Of course, growth has its benefits.
Among the best of these, residents report gleefully, is the rapid rate at which property values are appreciating. At developments such as Brookfield, Pleasant Valley and Poplar Tree Estates, detached homes range from about $110,000 to $175,000 or more, local real estate brokers said. At town house projects such as Winding Brook, prices range from about $100,000 to $125,000. Houses often are snapped up within hours of being placed on the market.
Even neighborhood activists such as Garcia, who has made a name in the county as an aggressive advocate of controlled growth, are counting on development to give Chantilly something it now lacks: a commerical and cultural hub, a center of gravity for the loosely knit area.
Such a "downtown" would bring theaters, restaurants and recreational alternatives for youngsters and the elderly.
"I would like to see a Chantilly that accommodates everybody," Garcia said. "Right now, we can't do that."
Garcia also urged better planning to bring more parks in between Chantilly's new town houses and corporate office parks. Although nearby Ellanor C. Lawrence Park is popular with Chantilly residents, its thick, attractive woods aren't a substitute for the playing fields and community centers the area needs.
"Our children hang around the 7-Elevens and they hang around the High's Dairy Store ," said Garcia.
Growth is also giving Chantilly a sense of cohesion that was missing before, Garcia said. People have formed homeowners associations and appeared before county planning bodies to ensure that residents don't get squashed by Chantilly's inevitable development. The most recent issue to arouse residents is a Fairfax County proposal to construct a rehabilitation center on land at Dulles Airport for people convicted of driving while intoxicated.
"Growth has brought people together," said Davenport, who moved to Chantilly for the rural atmosphere and unexpectedly found himself president of the homeowners association for the Pleasant Valley subdivision. "You realize that, if you don't get involved and find out what's going on, by the time you do find out, it's too late."

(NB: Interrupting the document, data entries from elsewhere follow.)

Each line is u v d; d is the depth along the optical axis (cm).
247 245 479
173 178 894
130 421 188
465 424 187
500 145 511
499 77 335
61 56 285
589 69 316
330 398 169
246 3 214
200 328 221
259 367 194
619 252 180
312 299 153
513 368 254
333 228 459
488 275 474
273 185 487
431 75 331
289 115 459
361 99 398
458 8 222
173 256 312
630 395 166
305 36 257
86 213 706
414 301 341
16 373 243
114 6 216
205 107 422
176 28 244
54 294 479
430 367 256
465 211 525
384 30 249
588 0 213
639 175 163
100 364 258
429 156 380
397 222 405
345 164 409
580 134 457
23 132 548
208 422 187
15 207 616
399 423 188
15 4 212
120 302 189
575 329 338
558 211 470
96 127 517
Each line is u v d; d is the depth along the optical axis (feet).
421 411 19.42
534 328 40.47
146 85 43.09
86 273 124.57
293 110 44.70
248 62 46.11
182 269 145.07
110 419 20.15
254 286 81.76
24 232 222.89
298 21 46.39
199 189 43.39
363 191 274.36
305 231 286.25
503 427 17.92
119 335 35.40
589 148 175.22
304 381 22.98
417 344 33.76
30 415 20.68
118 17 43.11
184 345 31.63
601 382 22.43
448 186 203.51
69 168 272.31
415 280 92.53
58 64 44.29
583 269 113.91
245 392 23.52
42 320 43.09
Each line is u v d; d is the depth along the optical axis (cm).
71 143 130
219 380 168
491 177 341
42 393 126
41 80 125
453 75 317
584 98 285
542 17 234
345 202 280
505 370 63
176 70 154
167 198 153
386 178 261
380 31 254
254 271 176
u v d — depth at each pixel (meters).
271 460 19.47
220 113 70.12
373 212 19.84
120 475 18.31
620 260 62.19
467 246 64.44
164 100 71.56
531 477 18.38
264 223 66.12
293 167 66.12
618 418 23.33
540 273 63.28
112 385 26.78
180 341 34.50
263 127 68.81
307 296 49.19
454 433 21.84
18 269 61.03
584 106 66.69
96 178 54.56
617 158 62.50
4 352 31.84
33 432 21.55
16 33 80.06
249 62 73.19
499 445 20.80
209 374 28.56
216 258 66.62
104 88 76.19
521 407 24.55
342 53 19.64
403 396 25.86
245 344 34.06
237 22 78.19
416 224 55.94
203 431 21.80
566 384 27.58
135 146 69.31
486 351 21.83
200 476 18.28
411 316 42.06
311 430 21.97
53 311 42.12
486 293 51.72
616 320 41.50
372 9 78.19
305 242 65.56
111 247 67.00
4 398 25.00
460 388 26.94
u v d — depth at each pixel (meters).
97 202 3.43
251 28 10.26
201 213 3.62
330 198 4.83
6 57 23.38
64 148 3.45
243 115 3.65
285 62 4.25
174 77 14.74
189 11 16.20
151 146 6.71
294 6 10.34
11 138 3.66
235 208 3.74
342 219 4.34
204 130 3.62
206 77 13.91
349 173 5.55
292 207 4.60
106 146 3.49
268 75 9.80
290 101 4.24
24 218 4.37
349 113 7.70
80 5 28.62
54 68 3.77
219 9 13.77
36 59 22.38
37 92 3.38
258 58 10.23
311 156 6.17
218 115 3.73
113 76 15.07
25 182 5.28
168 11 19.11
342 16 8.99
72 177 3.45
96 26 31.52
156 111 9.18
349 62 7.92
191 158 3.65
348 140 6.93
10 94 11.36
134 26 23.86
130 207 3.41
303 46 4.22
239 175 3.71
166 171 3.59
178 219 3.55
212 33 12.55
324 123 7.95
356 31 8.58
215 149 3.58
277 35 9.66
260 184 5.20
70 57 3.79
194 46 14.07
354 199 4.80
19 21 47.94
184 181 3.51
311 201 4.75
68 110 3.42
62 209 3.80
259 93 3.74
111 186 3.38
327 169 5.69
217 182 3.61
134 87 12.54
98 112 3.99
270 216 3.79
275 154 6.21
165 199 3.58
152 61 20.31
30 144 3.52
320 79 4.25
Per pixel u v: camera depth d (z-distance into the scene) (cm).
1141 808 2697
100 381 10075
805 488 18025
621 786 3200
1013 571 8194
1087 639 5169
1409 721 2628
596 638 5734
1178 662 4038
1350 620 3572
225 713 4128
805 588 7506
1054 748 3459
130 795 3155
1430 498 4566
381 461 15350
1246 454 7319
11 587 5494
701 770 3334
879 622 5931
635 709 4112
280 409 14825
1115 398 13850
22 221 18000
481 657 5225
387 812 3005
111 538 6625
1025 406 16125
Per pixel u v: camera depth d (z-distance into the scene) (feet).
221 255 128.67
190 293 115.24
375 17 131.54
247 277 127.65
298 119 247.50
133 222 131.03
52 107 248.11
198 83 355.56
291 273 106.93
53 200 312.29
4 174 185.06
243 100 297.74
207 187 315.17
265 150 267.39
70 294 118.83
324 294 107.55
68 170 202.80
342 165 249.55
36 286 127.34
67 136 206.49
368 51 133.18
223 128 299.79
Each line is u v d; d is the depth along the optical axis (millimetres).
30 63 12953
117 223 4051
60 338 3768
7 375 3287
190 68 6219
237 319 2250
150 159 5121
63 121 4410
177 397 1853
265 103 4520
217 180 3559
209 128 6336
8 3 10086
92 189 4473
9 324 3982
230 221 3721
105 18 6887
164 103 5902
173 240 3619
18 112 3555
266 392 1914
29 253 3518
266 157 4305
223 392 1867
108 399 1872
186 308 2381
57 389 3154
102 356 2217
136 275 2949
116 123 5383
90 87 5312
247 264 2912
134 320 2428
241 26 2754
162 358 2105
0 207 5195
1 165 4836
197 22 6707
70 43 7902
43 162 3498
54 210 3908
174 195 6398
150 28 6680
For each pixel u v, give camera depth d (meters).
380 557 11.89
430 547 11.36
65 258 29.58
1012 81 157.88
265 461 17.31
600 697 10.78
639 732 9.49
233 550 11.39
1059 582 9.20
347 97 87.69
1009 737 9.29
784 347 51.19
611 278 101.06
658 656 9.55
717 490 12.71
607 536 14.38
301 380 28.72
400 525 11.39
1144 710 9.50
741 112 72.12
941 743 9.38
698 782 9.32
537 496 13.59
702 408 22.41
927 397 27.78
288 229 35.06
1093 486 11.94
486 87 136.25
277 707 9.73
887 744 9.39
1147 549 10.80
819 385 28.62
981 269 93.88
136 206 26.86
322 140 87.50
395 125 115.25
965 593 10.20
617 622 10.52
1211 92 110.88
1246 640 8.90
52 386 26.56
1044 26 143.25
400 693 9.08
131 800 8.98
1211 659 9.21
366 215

Garcia agreed, saying, "Growth is like a child. If you let the child go rampant, you'll eventually have a very ugly child. If you guide the child from the beginning, you'll have a child you're very proud of."
For now, that child is still in its awkward stage, with Chantilly's rural heritage all but vanished, yet its future still undeterminded. Here and there, a bit of the past remains, such as the old-fashioned Chantilly Cash and Carry General Store, where a Confederate flag hangs inside. Many Chantilly residents, old and new, regularly shop at the general store, which sits incongruously at the intersection of Rte. 50 and Centreville Road, across the street from a new shopping plaza.
"Chantilly still has a little bit of country," Garcia said. "It's still got a little bit of tradition, and that's what we're trying to maintain."